= Saved by the 90s =

Cover band

Saved by the 90s is a live cover band and party focusing on culture and nostalgia from the 1990s. It was created in 2010 by Nat Esten, Danny Finerman, and Alex Rossiter. In 2016, Broadway actress Emily Afton took over as a full-time female vocalist.

The show originated in New York City and has productions in Boston, San Francisco, Los Angeles, the Midwest, Florida, and Texas. The show has played music venues such as Webster Hall, House of Blues Chicago, Rams Head Live!, The NorVA, Trocadero, The Showbox, Terminal 5, The Fonda Theatre, House of Blues San Diego, House of Blues Orlando, House of Blues Las Vegas, Brooklyn Bowl, Jones Beach Theater, The Middle East, and Exit/In. Dressing up in 1990s clothes is encouraged.

In the past, Saved by the 90s shows have featured celebrity guests such as:
- Aaron Carter
- AJ McLean
- Chris Barron
- Coolio
- Dennis Haskins
- DJ Jazzy Jeff
- Dolores O'Riordan
- Dustin "Screech" Diamond
- Mark McGrath
- Naughty By Nature
- Sophie B. Hawkins

As of 2014, the band had sold over 100,000 tickets nationwide.
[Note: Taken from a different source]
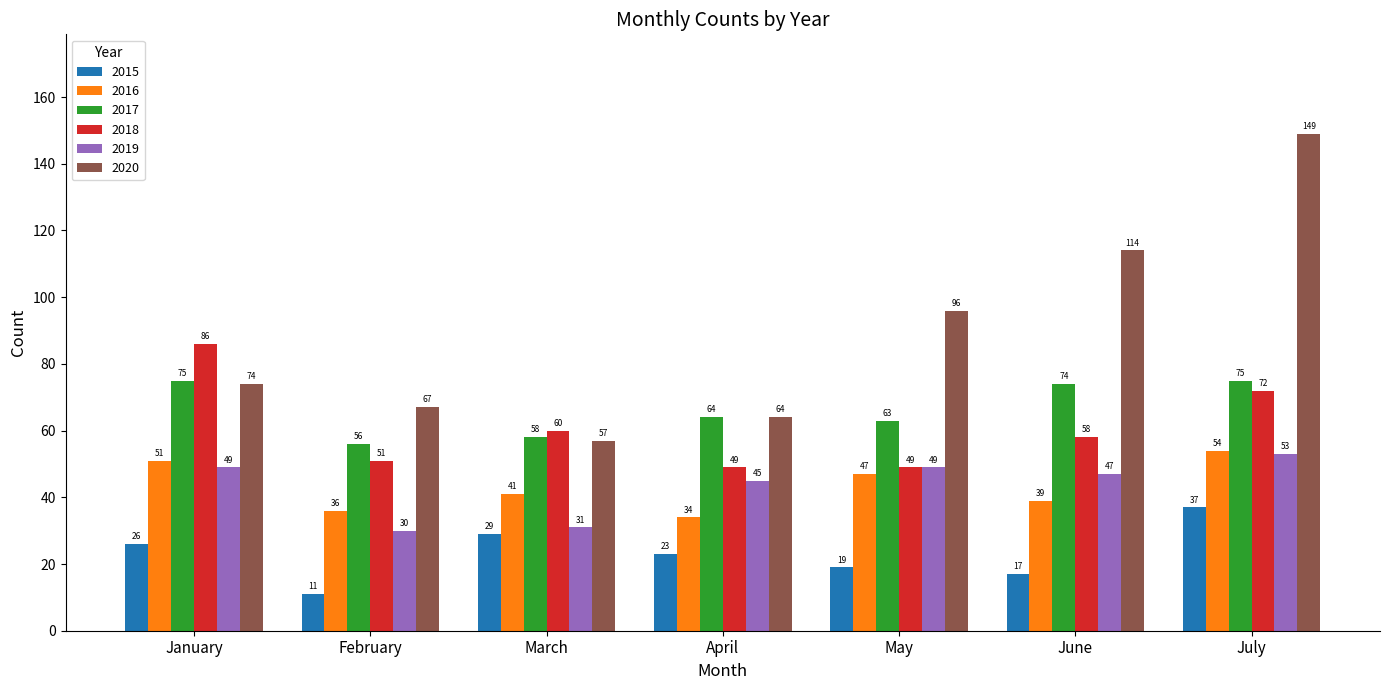

At which category is the sum across all series the highest?

July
In 2017, the band played a holiday party for Billboard-Hollywood Reporter Media Group, with the late Cranberries singer Dolores O'Riordan, in what turned out to be her final performance. In 2017, the Boston Globe cited their show as having an "improbably eclectic playlist."

== Representation ==
The band is currently represented by United Talent Agency.